The basic IM model [11, 5052], as modified by Hey and Nielsen [1] to make it applicable to data from multiple unlinked loci, was used in this study. Six different parameters can be estimated in this coalescent model, in which an ancestral population (size NA) splits at time t into two descendant populations (sizes N1 and N2) which may subsequently establish gene flow between them at rates m1 and m2 (the proportion of populations 1 and 2 that are replaced by migrants from the other population, respectively). The model assumes selective neutrality and no further population subdivision within each population. It also assumes that population sizes do not change over time. Nielsen and Wakeley [11] implemented a likelihood/Bayesian approach that uses a Metropolis-Hastings, Markov Chain Monte Carlo algorithm. Estimates of the parameters were based on the posterior distribution of those parameters, p (T, M, θ | X), where T is the time of split, M is the migration rate that may be asymmetrical (that is m1 ≠ m2), θ is the population parameter 2Neμ, and X is the data. It was necessary to apply some assumptions to these parameters, described by the prior distributions, to estimate the posterior distribution. Firstly, we assumed that all parameter values were equally likely (uniform distribution), so that posterior probabilities are proportional to the likelihood function. Secondly, to ensure that the posterior distribution was a real probability distribution, we constrained the parameter space, i.e. we set maximum values for the priors of the parameters. By doing so, the results can be interpreted in a Bayesian framework as well as in a likelihood framework. The model was modified [52] using the HKY model of molecular evolution to include the possibility of multiple mutations in the same site [53]. More recently Hey and Nielsen [1] included a stepwise mutation model, and a procedure for considering loci that combines both an infinite sites component and a stepwise component.

A critical issue with the use of MCMC approach is whether the parameter space has been fully explored and the stationary distribution has been adequately sampled. As recommended by Hey and Nielsen [1] we first performed multiple runs for each set, with an increasing number of steps and using wide priors to ensure that the complete posterior distribution could be obtained.

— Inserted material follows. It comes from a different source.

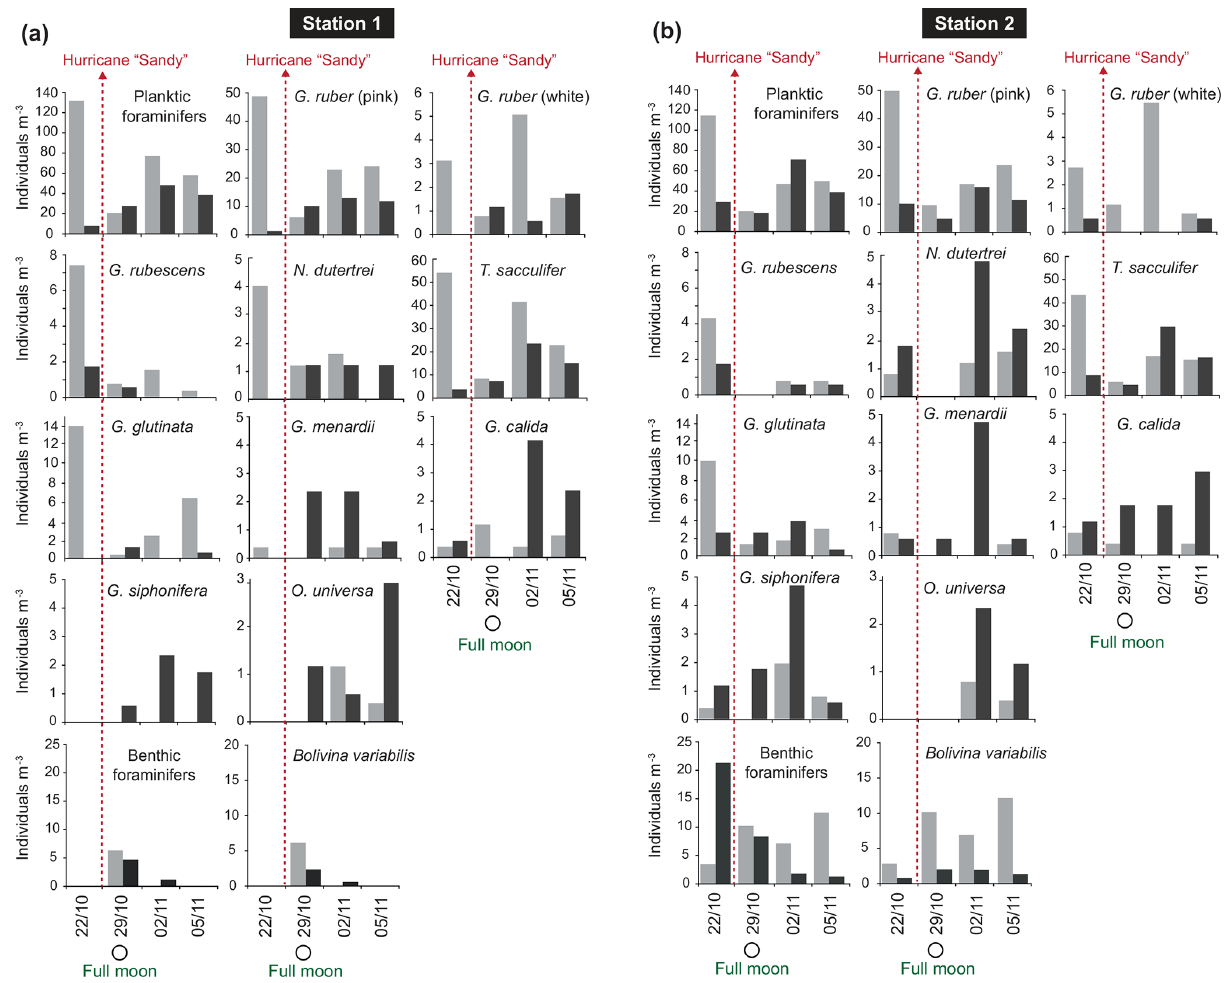
Figure 4. Foraminiferal abundance (individuals per m 3 seawater) at station 1 (a) and station 2 (b) of the upper (0–60m; light grey bars) and deeper (60–100m; dark grey bars) sampling intervals in 2012. Hurricane Sandy is marked by dashed red arrows.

Low autocorrelation parameters (i.e. < 0.03), parameter update rates greater than 2%, and similar distributions after several independent runs were used as criteria for adequate mixing. We found multiple heated chains, implemented in the program, did not perform as well as a single chain based on these criteria. All six parameters were estimated for both datasets. For the microsatellite analysis, the full model of six parameters resulted in zero migration from the Spanish into the Eastern imperial eagle population; for the mitochondrial analysis, the full model of six parameters resulted in zero migration for both, m1 and m2. Hypothesis testing on the significance of migration values was performed for both marker types by comparing the likelihood value at m = 0 to the likelihood value obtained at the maximum likelihood estimate, and contrasting the log likelihood ratio against the distribution of the simulations previously presented [Figure 5 in ref [11]]. In cases where migration was not different from zero, the full model was run again with those parameters set to zero (m2 for the microsatellite dataset, and both m1 and m2 for the mitochondrial dataset). We finally performed three independent runs of 5 × 108 steps with a burn-in of 2 × 106 steps for the set of eight microsatellite markers, and three independent runs of 2 × 107 steps with a burn-in of 1 × 106 steps for the control region sequence dataset, using narrow priors after results of the preliminary analyses.

Analyses were performed in a Pentium 4, 3.2 GHz, 1 GB processor integrated in a supercomputer with 80 DELL 750 nodes interconnected by Gigabit Ethernet to a data server 1750 with two processors, Xeon 3 GHz and 438 GB SCI disk, in RAID 5 configuration at the Centro de Supercomputacion de Galicia (CESGA), Spain. Each of the three final runs for each marker took around 138 hours for the microsatellite dataset and around 27 for the mtDNA dataset in a single processor.